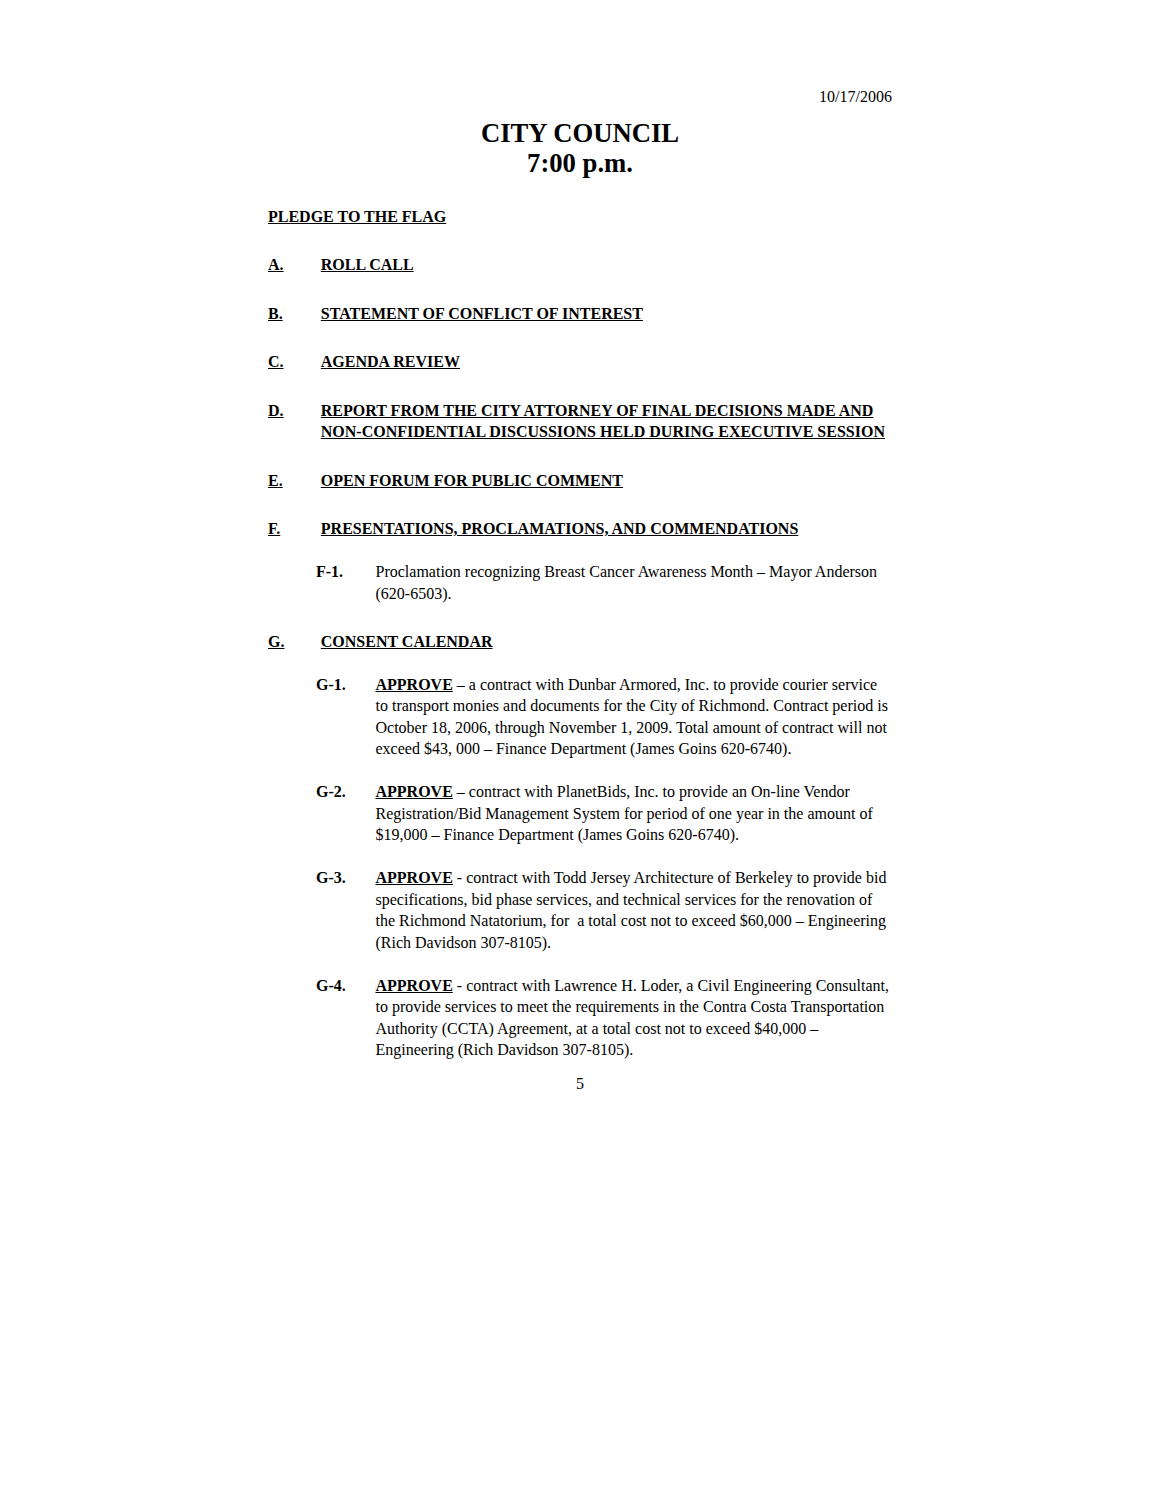10/17/2006
CITY COUNCIL7:00 p.m.
PLEDGE TO THE FLAG
A.
ROLL CALL
B.
STATEMENT OF CONFLICT OF INTEREST
C.
AGENDA REVIEW
D.
REPORT FROM THE CITY ATTORNEY OF FINAL DECISIONS MADE AND NON-CONFIDENTIAL DISCUSSIONS HELD DURING EXECUTIVE SESSION
E.
OPEN FORUM FOR PUBLIC COMMENT
F.
PRESENTATIONS, PROCLAMATIONS, AND COMMENDATIONS
F-1.
Proclamation recognizing Breast Cancer Awareness Month – Mayor Anderson (620-6503).
G.
CONSENT CALENDAR
G-1.
APPROVE – a contract with Dunbar Armored, Inc. to provide courier service to transport monies and documents for the City of Richmond. Contract period is October 18, 2006, through November 1, 2009. Total amount of contract will not exceed $43, 000 – Finance Department (James Goins 620-6740).
G-2.
APPROVE – contract with PlanetBids, Inc. to provide an On-line Vendor Registration/Bid Management System for period of one year in the amount of $19,000 – Finance Department (James Goins 620-6740).
G-3.
APPROVE - contract with Todd Jersey Architecture of Berkeley to provide bid specifications, bid phase services, and technical services for the renovation of the Richmond Natatorium, for a total cost not to exceed $60,000 – Engineering (Rich Davidson 307-8105).
G-4.
APPROVE - contract with Lawrence H. Loder, a Civil Engineering Consultant, to provide services to meet the requirements in the Contra Costa Transportation Authority (CCTA) Agreement, at a total cost not to exceed $40,000 – Engineering (Rich Davidson 307-8105).
5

> [Exercise details] Transcribe all the records above word for word, without their images.

> [Response area]
10/17/2006
CITY COUNCIL7:00 p.m.
PLEDGE TO THE FLAG
A.
ROLL CALL
B.
STATEMENT OF CONFLICT OF INTEREST
C.
AGENDA REVIEW
D.
REPORT FROM THE CITY ATTORNEY OF FINAL DECISIONS MADE AND NON-CONFIDENTIAL DISCUSSIONS HELD DURING EXECUTIVE SESSION
E.
OPEN FORUM FOR PUBLIC COMMENT
F.
PRESENTATIONS, PROCLAMATIONS, AND COMMENDATIONS
F-1.
Proclamation recognizing Breast Cancer Awareness Month – Mayor Anderson (620-6503).
G.
CONSENT CALENDAR
G-1.
APPROVE – a contract with Dunbar Armored, Inc. to provide courier service to transport monies and documents for the City of Richmond. Contract period is October 18, 2006, through November 1, 2009. Total amount of contract will not exceed $43, 000 – Finance Department (James Goins 620-6740).
G-2.
APPROVE – contract with PlanetBids, Inc. to provide an On-line Vendor Registration/Bid Management System for period of one year in the amount of $19,000 – Finance Department (James Goins 620-6740).
G-3.
APPROVE - contract with Todd Jersey Architecture of Berkeley to provide bid specifications, bid phase services, and technical services for the renovation of the Richmond Natatorium, for a total cost not to exceed $60,000 – Engineering (Rich Davidson 307-8105).
G-4.
APPROVE - contract with Lawrence H. Loder, a Civil Engineering Consultant, to provide services to meet the requirements in the Contra Costa Transportation Authority (CCTA) Agreement, at a total cost not to exceed $40,000 – Engineering (Rich Davidson 307-8105).
5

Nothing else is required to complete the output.